Unsere Forderungen sollen diese Bewusstseinsbildung bestärken.“
Wie anders soll er überwunden werden als durch Reformen? (Immerhin ging er ja selbst
aus einer Reform der „sozialen Marktwirtschaft“ hervor, nachdem der Sozialismus als
Weltsystem in einem 40jährigen Wirtschaftskrieg niedergerungen worden war. Dieser
hatte den Kapitalismus gezwungen, nicht nur eine soziale Maske zu tragen, sondern sich
auch in mancher Hinsicht tatsächlich sozial zu verhalten.) Soll noch einmal eine Große
Sozialistische … Revolution, nicht nur in Russland, sondern auf dem ganzen Globus
stattfinden?
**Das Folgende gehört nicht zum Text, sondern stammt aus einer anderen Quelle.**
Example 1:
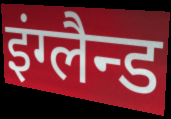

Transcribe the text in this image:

इंग्लैन्ड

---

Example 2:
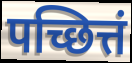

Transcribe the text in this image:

पच्छित्तं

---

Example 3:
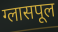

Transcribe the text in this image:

ग्लासपूल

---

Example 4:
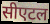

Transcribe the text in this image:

सीएटल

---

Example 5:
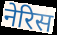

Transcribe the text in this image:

नेरिसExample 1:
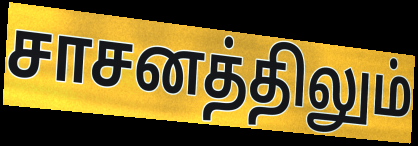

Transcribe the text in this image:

சாசனத்திலும்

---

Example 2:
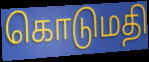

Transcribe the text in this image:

கொடுமதி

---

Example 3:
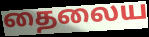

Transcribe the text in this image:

தைலைய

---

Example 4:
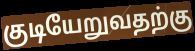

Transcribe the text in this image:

குடியேறுவதற்கு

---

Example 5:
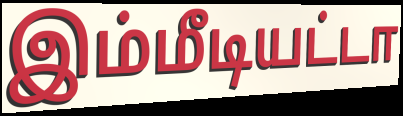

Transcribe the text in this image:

இம்மீடியட்டா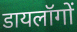
डायलॉगोंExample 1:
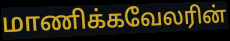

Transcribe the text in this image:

மாணிக்கவேலரின்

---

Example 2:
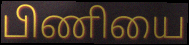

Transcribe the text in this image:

பிணியை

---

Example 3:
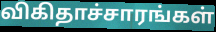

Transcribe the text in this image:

விகிதாச்சாரங்கள்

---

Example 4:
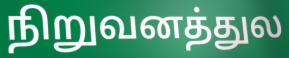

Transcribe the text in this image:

நிறுவனத்துல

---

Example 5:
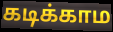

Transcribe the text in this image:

கடிக்காம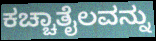
ಕಚ್ಚಾತೈಲವನ್ನು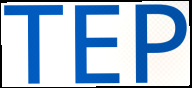
TEPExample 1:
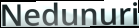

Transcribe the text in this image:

Nedunuri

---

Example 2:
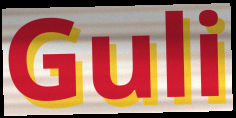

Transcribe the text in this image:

Guli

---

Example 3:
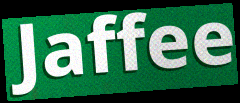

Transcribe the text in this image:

Jaffee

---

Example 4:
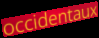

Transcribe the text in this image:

occidentaux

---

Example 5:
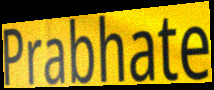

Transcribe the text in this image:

Prabhate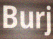
Burj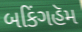
બકિંગહૅમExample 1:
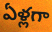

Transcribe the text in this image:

ఏళ్లగా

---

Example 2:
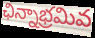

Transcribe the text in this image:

ఛిన్నాభ్రమివ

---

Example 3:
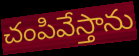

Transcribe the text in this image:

చంపివేస్తాను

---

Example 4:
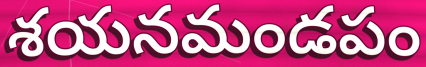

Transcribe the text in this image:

శయనమండపం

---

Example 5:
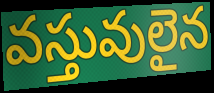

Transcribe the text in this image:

వస్తువులైన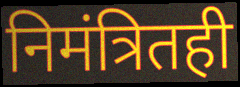
निमंत्रितही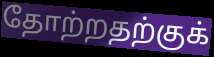
தோற்றதற்குக்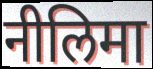
नीलिमा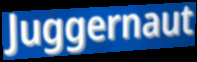
Juggernaut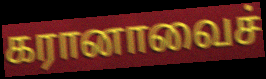
கரானாவைச்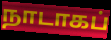
நாடாகப்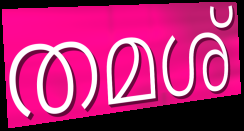
തമശ്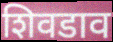
शिवडाव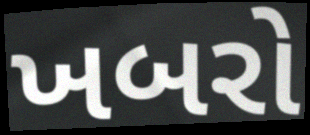
ખબરો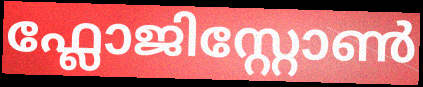
ഫ്ലോജിസ്റ്റോൺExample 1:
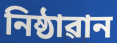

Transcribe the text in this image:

নিষ্ঠাৱান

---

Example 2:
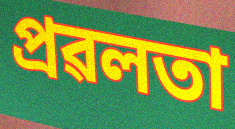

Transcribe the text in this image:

প্ৰৱলতা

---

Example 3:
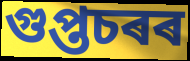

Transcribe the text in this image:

গুপ্তচৰৰ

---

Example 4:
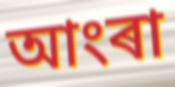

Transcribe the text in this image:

আংৰা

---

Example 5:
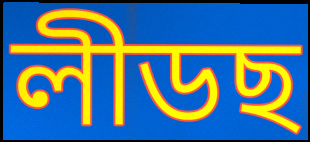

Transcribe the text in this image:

লীডছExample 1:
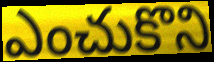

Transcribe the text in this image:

ఎంచుకొని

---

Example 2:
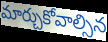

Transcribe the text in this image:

మార్చుకోవాల్సిన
Auch der Weg von Reformen erfordert Veränderungen im Bewusstsein der
Menschen, die aber wohl kaum aus politisch-ökonomischen Forderungen einer Partei
resultieren, sondern aus der durch die Partei vermittelten Einsicht in die Erfordernisse der
veränderten Realität und deren verschärfte Widersprüche. Die Veränderungen in der
politisch-ökonomischen Realität am Beginn des 21. gegenüber dem vorigen Jahrhundert
betreffen nicht nur die Globalisierung der ökonomischen Beziehungen der Gesellschaft,
also den quantitativen Rahmen ihres Produzierens und Austauschs sowie deren
Dimensionen. Noch wichtiger ist der qualitative Wandel, der sich im Verlaufe des ganzen
vorigen Jahrhunderts vollzog und seinen krönenden Abschluss bereits 1971 mit der
Kündigung des Abkommens von Bretton Woods durch die USA fand. Die damit
verbundene Verwandlung der (auch kapitalistischen) Währung, also des Geldes, aus einer
(allgemeinen und zugleich besonderen) Ware in ein Arbeitszertifikat schuf im Schoße des
alten Systems und der alten Machtverhältnisse (und auch des überkommenen
gesellschaftlichen Bewusstseins von den eigenen Existenzbedingungen) qualitativ neue
ökonomische Beziehungen der Menschen.
Vgl. Amerikas Geniestreich, unter:
http://heerkehummel.googlepages.com/amerikasgeniestreich
„Dreh- und Angelpunkt für die Gestaltung einer sozialistischen Gesellschaftsordnung
ist eine breite Basis vergesellschafteten Eigentums. Nur auf dieser Grundlage kann der
sozialistische Staat Maßnahmen zur Verbesserung der sozialen, kulturellen und
rechtlichen Situation im Interesse der gesamten Bevölkerung durchsetzen.“
Was soll das sein und wie soll es entstehen, das vergesellschaftete Eigentum? Soll das
ehemalige Sozialismusexperiment noch einmal von vorn beginnen, oder soll ein ganz
neues Experiment einsetzen? In dieser Aussage des Positionspapiers äußert sich ein
zentrales Missverständnis der ganzen realsozialistischen wie auch der neosozialistischen
Bewegung von den inneren ökonomischen Beziehungen sowohl des dahingegangenen
Realsozialismus als auch des realen Kasinokapitalismus der Gegenwart.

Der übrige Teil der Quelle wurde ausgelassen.